In the first instance I found myself this week in the prestigious Mayfair offices of Direct Learning Marketplace (www.DLMplc.com). This, in the jargon of the investor, is a “buy and build” vehicle for acquiring future-facing business assets in the field of business education. Driven by the entrepreneurial energies of Andy Hasoon, it has at its core an idea about learning which is one sustainable arm of  the two-pronged approach to what I now believe are the only viable metodologies for recreating learning in a networked society. By his purchase of Pixelearning, a Coventry company long on my map as an ideas centre in serious gaming, Andy signals an intention to place games at the heart of the learning experiences that he is tackling across the hugely fragmented territory of training, development, in-servicing etc in the business and industrial context. And since scale is a vital component here, and he works in a country with a gaming design tradition to be proud about, the acquisition approach is very appropriate. So to those traditional book publishers who have always said to me “Gaming is interesting but you can never build a big business around it”, I can now say “watch this space”!

And alongside gaming lets place the other future development strategy. In the 1990s, as a external director at Dorling Kindersley before it was bought by Pearson, I revelled in the development of CD-ROM-based multimedia learning experiences. The fact that this year, with the arrival of ePub3, we are at last able to do online what we could then do on disc in 1995 is surely a signal for something to happen. And it has, in Boulder, Colorado. There, a team with huge experience in multiple media development for education, led by Jeff Larsen, Larry Pape and Kevin Johnson, have begun to create video-based narratives that to me exemplify where we are going with tablet-based experiences. Their focus has been the iPad, and their initial field of engagement has again been business education (says a lot for how stroppy businesses can be when served “same old, same old” by training companies?).
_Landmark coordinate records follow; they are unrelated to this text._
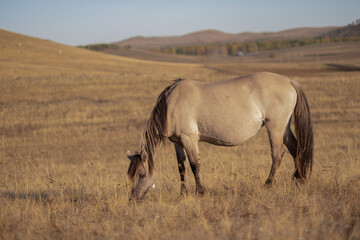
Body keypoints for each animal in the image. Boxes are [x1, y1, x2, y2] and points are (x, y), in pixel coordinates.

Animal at [126, 71, 312, 201]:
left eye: (141, 174)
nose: (132, 199)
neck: (171, 104)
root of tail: (289, 81)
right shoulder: (177, 142)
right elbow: (181, 167)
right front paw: (183, 193)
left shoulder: (189, 139)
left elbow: (194, 165)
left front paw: (200, 192)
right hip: (284, 128)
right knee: (295, 149)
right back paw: (299, 179)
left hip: (275, 128)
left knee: (278, 154)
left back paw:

If you have reached this point please go immediately to http://www.inthetelling.com/tellit.html and then play the demo video (also on YouTube, where we, as learners/students, download 4 billion videos a day!). Here you will see a narrative core in video on one side of the iPad screen, with chapters, references and linkage on the other. Here you will also see navigation to other related resources. This is a licensable technology, backed by Cloud-based storage and streaming, and surrounded with the developer tools needed to create narrative based video learning on the TellIt technology.

And I thank this team for something else as well. They have avoided the over-hyped, near-meaningless term “multimedia”, which lost its meaning and its way in the dotcom boom/bust, and settled for Transmedia to express what they are doing. This is a good term for a new age of narrative-led, video-based, learning experiences and I hope it catches on. And one last note: everything spoken of here fits wonderfully onto the infrastructure of LMS/VLE/digital repositories that we have oversold to schools and learning institutions, and which now comes into its own. Alongside and around the installation of that infrastructure we also failed to persuade teachers, as well as learners, that learning could be recreated in the network, and improve in the process. Here are two initiatives – in games and video narrative – which at last make good that promise.